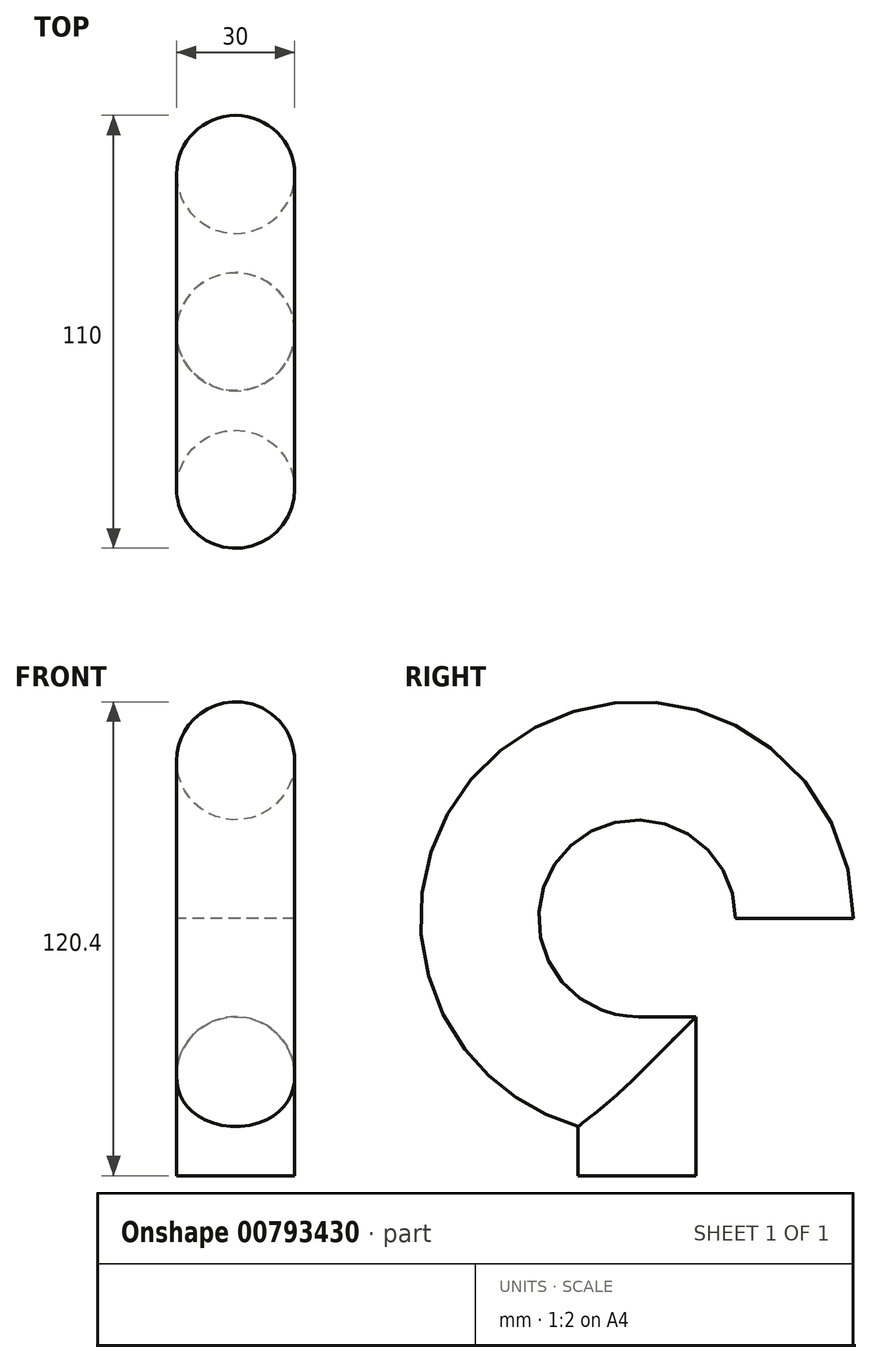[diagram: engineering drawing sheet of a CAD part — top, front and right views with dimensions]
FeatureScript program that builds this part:
annotation { "Feature Type Name" : "Feature", "Feature Type Description" : "" }
export const myFeature = defineFeature(function(context is Context, id is Id, definition is map)
    precondition{}
    {
        {
            var Q0;
            Q0=qCreatedBy(makeId("Right.planeOp"),FACE);
            var sketch = newSketch(context, id + "F0", { "sketchPlane" : qUnion([Q0])});
            skLineSegment(sketch, "E0", {"start": v(0, -40) * mm, "end": v(0, -65.4) * mm});
            skArc(sketch, "E1", {"start": v(40, 0) * mm, "mid": v(-28.28, 28.28) * mm, "end": v(0, -40) * mm});
            skSolve(sketch);
        }
        {
            var Q0;
            Q0=qCreatedBy(makeId("Top.planeOp"),FACE);
            var sketch = newSketch(context, id + "F1", { "sketchPlane" : qUnion([Q0])});
            skCircle(sketch, "E2", {"center": v(0, 40) * mm, "radius": 15 * mm});
            skSolve(sketch);
        }
        {
            var Q0;
            Q0=makeQuery(id+"F1.imprint","IMPRINT",FACE,{"disambiguationData":[TD([[makeQuery(id+"F1.imprint","IMPRINT",EDGE,{"derivedFrom":sQuery(id+"F1.wireOp",EDGE,"E2")}),1.0]])]});
            var Q1;
            Q1=sQuery(id+"F0.wireOp",EDGE,"E1");
            var Q2;
            Q2=sQuery(id+"F0.wireOp",EDGE,"E0");
            sweep(context, id + "F2", {"profiles" : qUnion([Q0]), "path" : qUnion([Q1, Q2])});
        }
    });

****

* **EXERCISE**:
Copy the items above with "myFeature" substituted by "sweepFeature", changing nothing else. Omit the pictures.

* **RIGHT ANSWER**:
[diagram: engineering drawing sheet of a CAD part — top, front and right views with dimensions]
FeatureScript program that builds this part:
annotation { "Feature Type Name" : "Feature", "Feature Type Description" : "" }
export const sweepFeature = defineFeature(function(context is Context, id is Id, definition is map)
    precondition{}
    {
        {
            var Q0;
            Q0=qCreatedBy(makeId("Right.planeOp"),FACE);
            var sketch = newSketch(context, id + "F0", { "sketchPlane" : qUnion([Q0])});
            skLineSegment(sketch, "E0", {"start": v(0, -40) * mm, "end": v(0, -65.4) * mm});
            skArc(sketch, "E1", {"start": v(40, 0) * mm, "mid": v(-28.28, 28.28) * mm, "end": v(0, -40) * mm});
            skSolve(sketch);
        }
        {
            var Q0;
            Q0=qCreatedBy(makeId("Top.planeOp"),FACE);
            var sketch = newSketch(context, id + "F1", { "sketchPlane" : qUnion([Q0])});
            skCircle(sketch, "E2", {"center": v(0, 40) * mm, "radius": 15 * mm});
            skSolve(sketch);
        }
        {
            var Q0;
            Q0=makeQuery(id+"F1.imprint","IMPRINT",FACE,{"disambiguationData":[TD([[makeQuery(id+"F1.imprint","IMPRINT",EDGE,{"derivedFrom":sQuery(id+"F1.wireOp",EDGE,"E2")}),1.0]])]});
            var Q1;
            Q1=sQuery(id+"F0.wireOp",EDGE,"E1");
            var Q2;
            Q2=sQuery(id+"F0.wireOp",EDGE,"E0");
            sweep(context, id + "F2", {"profiles" : qUnion([Q0]), "path" : qUnion([Q1, Q2])});
        }
    });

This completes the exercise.